◆ **AVAILABLE DATA**:
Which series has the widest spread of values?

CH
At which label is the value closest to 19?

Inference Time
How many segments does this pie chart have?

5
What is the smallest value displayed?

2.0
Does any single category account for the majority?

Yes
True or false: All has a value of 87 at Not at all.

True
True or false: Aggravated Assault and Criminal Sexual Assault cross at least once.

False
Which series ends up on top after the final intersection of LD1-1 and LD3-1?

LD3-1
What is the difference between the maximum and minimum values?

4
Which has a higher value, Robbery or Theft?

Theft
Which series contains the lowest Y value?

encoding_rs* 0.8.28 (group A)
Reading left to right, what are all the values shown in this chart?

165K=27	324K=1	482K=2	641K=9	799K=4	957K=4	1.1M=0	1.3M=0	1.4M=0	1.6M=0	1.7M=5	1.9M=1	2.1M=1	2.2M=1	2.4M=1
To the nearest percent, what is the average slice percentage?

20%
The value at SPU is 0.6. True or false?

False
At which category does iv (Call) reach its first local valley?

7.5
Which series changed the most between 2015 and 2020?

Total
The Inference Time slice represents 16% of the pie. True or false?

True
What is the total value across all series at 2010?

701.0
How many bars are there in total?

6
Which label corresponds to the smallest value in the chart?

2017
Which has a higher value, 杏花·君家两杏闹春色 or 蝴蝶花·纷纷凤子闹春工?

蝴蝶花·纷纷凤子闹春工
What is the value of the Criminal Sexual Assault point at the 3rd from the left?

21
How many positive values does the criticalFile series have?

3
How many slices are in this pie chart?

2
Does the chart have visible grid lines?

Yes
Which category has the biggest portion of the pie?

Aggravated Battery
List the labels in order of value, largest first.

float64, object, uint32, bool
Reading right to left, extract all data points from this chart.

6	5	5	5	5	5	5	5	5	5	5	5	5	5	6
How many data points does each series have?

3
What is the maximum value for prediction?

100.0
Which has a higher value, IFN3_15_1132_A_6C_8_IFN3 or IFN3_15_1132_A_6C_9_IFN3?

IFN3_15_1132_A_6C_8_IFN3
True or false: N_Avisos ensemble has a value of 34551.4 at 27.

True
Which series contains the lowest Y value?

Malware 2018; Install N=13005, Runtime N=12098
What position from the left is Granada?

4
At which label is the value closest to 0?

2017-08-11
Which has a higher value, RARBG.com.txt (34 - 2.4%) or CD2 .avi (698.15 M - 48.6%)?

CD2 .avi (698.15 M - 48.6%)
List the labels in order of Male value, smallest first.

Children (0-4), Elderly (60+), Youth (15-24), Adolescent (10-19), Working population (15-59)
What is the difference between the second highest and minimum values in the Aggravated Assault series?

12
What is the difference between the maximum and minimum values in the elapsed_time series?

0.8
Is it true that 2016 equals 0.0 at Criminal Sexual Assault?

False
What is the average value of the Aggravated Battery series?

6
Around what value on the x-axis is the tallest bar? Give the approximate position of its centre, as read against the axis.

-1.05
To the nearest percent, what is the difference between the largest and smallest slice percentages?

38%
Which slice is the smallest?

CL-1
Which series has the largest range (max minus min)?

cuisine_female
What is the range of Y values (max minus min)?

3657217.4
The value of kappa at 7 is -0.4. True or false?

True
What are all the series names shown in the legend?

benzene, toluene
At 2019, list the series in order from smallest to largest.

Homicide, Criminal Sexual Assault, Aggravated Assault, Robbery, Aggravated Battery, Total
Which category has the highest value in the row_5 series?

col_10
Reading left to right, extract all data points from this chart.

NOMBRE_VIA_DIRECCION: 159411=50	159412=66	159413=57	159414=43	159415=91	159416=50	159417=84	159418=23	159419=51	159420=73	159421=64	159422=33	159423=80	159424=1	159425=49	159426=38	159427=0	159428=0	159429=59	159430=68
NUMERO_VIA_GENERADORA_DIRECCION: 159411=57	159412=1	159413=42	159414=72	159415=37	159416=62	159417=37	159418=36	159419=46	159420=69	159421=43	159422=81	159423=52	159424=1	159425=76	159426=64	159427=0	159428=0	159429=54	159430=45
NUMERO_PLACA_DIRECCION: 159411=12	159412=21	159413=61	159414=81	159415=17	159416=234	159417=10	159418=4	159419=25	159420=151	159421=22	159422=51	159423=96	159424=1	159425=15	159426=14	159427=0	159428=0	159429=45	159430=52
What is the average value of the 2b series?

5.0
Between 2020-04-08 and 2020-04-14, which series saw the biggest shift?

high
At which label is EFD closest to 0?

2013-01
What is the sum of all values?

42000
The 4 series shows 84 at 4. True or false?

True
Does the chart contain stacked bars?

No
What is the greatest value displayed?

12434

◆ **WHAT THIS TASK INVOLVES**: Recast the records as a numbered list, from the first line through the line containing "Which series ends", inclusive, leaving out blank lines.

◆ **EXERCISE RESPONSE**:
1. Which series has the widest spread of values?
2. CH
3. At which label is the value closest to 19?
4. Inference Time
5. How many segments does this pie chart have?
6. 5
7. What is the smallest value displayed?
8. 2.0
9. Does any single category account for the majority?
10. Yes
11. True or false: All has a value of 87 at Not at all.
12. True
13. True or false: Aggravated Assault and Criminal Sexual Assault cross at least once.
14. False
15. Which series ends up on top after the final intersection of LD1-1 and LD3-1?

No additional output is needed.